## Document section
*** Block opens ***
No-One Can Be Born Twice: A Collaborative Research Project

In many ways, refugees are subject to different kinds of interference in their lives and bodies than are citizens. In the course of the migration and border regime, they are categorized, questioned, x-rayed, doubted, restricted in their mobility, deprived of their privacy, rejected and often criminalized. Migrant initiatives such as “Together We Are Bremen” (TWAB) have demanded in numerous protests that this unequal treatment be stopped and that all people be given the same opportunities in life.

Lauch of the Website at Lichtburgforum © K. Schramm

With our research project “No One Can Be Born Twice”, we take up this criticism and focus in particular on bureaucratic age as the hinge on which living conditions, life chances and future prospects are determined (Netz 2023). Our team consisted of Bremen-based activists who had been campaigning against the discriminatory practices of age estimation and the denial of birth certificates for their children, and included academics working on the issues of categorization and belonging. Our motivation for working together stemmed, on the one hand, from our shared interest in a differentiated analysis of the citizenship, border and migration regime and, on the other hand, from our desire to intervene in the public debate and to focus on the lived perspectives, theoretical positions and political demands of refugees. It was particularly important to us to shape the research process together – with regard to the interviews, the evaluation and critical reflection, as well as the presentation of the results.
*** Block closes ***
## Task instructions
Extend the account of the "No One Can Be Born Twice" research project on bureaucratic age, picking up right after its last sentence.

## Dataset extract
*** Block opens ***
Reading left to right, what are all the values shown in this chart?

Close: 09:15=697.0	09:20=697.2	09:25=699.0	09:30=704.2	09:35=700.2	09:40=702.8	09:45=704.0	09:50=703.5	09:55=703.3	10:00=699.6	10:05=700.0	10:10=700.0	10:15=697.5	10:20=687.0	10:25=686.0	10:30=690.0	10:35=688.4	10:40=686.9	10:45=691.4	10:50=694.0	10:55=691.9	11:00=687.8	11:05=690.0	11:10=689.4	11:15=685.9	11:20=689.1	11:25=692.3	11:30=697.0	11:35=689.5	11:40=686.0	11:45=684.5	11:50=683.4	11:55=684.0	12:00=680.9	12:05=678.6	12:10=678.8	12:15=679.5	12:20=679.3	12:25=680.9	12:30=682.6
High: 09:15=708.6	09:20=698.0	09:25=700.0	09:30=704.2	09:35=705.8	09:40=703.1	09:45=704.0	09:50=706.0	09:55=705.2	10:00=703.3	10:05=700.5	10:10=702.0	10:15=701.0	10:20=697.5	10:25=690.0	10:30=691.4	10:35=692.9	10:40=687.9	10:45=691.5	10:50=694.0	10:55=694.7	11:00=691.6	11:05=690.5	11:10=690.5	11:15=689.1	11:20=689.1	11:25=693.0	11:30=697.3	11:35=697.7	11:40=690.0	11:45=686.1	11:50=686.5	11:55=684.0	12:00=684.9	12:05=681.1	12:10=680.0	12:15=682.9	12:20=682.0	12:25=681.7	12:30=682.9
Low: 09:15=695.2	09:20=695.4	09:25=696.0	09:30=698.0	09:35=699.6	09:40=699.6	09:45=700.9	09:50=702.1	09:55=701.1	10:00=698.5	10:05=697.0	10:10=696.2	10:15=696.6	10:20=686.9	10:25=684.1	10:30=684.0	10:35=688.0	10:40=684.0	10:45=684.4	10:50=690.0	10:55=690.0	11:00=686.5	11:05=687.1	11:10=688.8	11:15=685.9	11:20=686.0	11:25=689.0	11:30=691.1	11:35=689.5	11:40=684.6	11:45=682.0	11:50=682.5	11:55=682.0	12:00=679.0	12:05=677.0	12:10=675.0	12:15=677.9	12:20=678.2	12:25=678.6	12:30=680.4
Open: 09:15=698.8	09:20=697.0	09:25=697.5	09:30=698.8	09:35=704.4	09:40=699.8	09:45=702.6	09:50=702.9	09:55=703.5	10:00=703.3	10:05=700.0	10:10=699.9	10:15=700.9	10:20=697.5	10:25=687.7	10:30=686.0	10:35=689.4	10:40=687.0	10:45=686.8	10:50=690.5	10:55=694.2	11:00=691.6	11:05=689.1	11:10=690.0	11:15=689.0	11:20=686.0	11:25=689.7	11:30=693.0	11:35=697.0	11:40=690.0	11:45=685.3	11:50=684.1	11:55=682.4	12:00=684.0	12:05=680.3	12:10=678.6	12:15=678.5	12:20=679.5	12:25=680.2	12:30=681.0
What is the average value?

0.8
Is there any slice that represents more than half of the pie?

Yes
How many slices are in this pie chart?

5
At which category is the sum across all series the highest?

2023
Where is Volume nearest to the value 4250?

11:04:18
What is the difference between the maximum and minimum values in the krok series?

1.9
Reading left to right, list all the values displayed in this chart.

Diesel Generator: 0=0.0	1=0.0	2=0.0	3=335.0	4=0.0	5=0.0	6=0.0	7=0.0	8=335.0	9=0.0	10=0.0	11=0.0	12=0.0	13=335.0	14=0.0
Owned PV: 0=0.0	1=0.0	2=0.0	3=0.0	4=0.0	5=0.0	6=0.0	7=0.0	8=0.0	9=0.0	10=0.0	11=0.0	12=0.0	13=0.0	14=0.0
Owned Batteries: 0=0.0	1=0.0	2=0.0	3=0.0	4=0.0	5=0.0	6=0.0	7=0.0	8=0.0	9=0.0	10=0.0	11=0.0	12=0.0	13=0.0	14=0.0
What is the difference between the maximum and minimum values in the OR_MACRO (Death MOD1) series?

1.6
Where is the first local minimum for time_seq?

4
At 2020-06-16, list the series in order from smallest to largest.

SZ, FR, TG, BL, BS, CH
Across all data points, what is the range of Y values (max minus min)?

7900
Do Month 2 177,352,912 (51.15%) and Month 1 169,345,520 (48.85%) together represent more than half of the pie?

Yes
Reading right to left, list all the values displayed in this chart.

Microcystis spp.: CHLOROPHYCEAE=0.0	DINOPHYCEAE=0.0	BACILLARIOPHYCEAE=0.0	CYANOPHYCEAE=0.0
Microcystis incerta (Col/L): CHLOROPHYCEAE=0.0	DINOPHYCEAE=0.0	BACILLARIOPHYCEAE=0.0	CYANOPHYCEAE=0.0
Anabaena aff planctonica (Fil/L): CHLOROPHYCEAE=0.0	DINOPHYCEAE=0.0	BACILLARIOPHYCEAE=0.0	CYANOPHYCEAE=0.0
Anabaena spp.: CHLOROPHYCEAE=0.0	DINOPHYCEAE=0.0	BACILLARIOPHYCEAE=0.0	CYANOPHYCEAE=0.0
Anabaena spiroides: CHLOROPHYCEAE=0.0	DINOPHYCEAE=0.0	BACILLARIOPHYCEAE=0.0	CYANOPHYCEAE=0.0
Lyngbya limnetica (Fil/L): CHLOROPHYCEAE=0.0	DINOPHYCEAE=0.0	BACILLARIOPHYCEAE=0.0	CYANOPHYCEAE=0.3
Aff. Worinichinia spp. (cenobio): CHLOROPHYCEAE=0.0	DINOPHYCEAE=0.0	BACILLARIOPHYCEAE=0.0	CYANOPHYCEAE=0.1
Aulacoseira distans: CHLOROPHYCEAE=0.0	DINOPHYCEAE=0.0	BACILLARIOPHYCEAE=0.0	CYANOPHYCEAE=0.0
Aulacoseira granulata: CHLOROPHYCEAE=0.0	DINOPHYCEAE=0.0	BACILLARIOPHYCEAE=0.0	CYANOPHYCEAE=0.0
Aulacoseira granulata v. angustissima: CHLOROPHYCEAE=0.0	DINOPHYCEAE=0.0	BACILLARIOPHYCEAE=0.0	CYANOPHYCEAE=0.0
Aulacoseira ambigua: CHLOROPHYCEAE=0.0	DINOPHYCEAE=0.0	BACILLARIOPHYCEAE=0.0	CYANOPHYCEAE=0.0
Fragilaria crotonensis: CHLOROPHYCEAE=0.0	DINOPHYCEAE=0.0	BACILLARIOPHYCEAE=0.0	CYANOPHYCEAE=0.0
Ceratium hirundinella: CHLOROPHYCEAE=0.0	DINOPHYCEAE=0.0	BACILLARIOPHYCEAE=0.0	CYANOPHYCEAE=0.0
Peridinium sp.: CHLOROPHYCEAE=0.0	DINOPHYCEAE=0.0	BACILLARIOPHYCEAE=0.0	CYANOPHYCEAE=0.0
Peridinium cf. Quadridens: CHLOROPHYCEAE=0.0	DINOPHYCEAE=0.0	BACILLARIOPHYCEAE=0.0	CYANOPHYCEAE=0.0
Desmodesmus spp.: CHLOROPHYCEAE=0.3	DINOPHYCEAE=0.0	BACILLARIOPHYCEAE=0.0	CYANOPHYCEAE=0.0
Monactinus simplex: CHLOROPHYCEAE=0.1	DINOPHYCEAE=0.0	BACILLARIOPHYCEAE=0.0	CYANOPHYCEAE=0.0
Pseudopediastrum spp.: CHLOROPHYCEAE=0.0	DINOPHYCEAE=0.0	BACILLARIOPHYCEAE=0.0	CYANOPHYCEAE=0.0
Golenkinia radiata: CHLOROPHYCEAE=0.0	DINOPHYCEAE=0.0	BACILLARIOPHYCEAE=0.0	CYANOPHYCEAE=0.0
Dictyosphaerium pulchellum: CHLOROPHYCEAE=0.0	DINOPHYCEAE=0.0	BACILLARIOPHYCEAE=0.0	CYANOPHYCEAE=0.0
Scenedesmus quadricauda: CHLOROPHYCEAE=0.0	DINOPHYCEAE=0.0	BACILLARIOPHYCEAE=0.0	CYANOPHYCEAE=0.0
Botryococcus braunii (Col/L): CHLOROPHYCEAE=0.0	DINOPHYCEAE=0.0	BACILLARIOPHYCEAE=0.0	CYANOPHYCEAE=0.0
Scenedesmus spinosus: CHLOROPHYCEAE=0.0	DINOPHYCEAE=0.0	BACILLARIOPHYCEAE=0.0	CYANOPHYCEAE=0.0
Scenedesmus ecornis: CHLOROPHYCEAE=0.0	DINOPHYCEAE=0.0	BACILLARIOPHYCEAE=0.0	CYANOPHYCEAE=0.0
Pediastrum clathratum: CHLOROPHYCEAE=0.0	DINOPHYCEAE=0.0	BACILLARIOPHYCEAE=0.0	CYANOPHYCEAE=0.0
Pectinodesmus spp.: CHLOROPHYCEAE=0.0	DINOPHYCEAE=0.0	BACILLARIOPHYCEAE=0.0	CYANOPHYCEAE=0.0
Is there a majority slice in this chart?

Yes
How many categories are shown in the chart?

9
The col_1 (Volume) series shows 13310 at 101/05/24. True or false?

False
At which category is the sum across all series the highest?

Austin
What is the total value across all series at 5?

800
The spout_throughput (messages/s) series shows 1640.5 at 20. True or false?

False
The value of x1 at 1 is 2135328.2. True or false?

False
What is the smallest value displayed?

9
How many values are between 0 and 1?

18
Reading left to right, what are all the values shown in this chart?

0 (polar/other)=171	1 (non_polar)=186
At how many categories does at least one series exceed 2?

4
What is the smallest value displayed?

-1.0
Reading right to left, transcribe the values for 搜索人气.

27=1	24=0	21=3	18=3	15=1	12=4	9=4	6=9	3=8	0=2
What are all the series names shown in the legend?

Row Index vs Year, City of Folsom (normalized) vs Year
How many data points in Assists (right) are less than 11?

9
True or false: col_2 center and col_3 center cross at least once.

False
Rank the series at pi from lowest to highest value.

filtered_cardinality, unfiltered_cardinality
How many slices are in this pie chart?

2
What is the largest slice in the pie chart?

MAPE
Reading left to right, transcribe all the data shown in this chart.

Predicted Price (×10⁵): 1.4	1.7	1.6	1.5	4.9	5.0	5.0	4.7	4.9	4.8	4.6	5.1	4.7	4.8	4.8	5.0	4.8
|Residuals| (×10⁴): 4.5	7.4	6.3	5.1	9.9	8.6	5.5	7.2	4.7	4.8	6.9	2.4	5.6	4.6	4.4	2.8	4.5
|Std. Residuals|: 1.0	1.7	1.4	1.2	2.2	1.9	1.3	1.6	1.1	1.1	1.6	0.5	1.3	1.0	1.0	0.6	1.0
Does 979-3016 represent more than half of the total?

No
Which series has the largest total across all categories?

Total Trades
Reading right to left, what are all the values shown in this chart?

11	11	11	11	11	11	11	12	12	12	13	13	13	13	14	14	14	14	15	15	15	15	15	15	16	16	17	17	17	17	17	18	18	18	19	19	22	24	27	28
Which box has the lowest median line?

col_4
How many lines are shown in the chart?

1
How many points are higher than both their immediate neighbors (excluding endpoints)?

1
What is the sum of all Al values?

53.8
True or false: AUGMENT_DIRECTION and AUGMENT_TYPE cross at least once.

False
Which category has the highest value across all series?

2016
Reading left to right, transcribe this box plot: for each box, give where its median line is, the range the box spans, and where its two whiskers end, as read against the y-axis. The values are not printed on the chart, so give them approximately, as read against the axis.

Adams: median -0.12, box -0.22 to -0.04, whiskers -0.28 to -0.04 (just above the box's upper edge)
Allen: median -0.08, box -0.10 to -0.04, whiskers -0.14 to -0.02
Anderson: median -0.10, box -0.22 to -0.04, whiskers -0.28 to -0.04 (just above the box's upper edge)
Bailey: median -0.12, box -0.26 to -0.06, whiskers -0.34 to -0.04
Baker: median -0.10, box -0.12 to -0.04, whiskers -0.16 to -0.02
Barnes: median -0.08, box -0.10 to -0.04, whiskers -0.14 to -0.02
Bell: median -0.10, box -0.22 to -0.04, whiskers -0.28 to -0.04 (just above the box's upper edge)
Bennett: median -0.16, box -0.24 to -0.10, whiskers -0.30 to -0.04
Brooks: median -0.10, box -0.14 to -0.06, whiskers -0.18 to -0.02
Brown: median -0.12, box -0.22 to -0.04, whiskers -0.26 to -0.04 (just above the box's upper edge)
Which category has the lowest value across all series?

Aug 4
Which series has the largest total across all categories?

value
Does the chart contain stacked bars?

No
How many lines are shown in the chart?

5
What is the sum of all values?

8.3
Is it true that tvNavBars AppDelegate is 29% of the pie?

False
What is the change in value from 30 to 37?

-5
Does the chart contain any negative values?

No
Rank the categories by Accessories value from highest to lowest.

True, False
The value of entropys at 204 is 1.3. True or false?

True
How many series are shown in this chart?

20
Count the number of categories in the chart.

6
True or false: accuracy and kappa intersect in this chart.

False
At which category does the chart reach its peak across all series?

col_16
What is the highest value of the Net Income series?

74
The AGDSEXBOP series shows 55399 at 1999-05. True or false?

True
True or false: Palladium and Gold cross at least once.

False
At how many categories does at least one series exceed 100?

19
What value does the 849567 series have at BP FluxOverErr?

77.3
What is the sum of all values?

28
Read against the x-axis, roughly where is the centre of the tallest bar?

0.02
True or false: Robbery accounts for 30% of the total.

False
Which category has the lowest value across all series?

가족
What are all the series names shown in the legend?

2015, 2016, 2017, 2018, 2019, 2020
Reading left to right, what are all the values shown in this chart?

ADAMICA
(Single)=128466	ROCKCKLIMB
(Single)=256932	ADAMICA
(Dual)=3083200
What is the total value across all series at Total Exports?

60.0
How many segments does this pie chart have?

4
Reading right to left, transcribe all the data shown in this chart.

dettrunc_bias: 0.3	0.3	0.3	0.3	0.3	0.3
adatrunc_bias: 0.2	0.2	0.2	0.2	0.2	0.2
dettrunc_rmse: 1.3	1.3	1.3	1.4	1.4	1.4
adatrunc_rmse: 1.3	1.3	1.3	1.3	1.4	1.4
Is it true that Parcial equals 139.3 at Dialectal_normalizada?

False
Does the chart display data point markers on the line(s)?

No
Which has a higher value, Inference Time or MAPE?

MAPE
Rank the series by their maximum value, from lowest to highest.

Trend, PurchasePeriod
*** Block closes ***
## Result for this task
Thinking Together © K. Schramm

While we initially assumed that we would publish a book, in the course of our research we decided to create a website that would allow us to reach a larger audience and provide a more diverse range of access. We worked in two groups to shed light on two aspects of the age regime and its harsh consequences. The first group dealt with the issue of (medical) age estimation; the second group focused on the struggle for birth certificates. We structured our website along the various topics and critical objections that emerged from the interviews: the “bureau-crazy that the migrants were permanently confronted with, the racist unequal treatment of Black mothers, but also the diverse practices of resistance, which ranged from legal interventions and public protests to acts of solidarity such as cooking together in the camp and the like. For the website, we selected short, concise quotations that can also be understood as theoretical interventions by the conversation partners. For example, the section on the process and consequences of age estimation begins with the statement, “‘Give us our age back – and give us our lives!’; the quote, ‘’The denial of birth certificates is a denial of belonging‘” stands for the denial of birth certificates.

TWAB Protests in Bremen © S. Netz

We consider the website to be an important resource – not only for researchers, but also for activists in other federal states who may be inspired by the protests of TWAB. We also address social workers and civil servants who are involved in the bureaucratic machinery of age estimation on a daily basis and who will gain new perspectives on the implications and consequences of their actions. We therefore see our work as a contribution to the fight against the current right-wing shift in discourse, which declares migrants to be a problem instead of respecting them as fellow human beings.

Person responsible: Katharina Schramm (University of Bayreuth)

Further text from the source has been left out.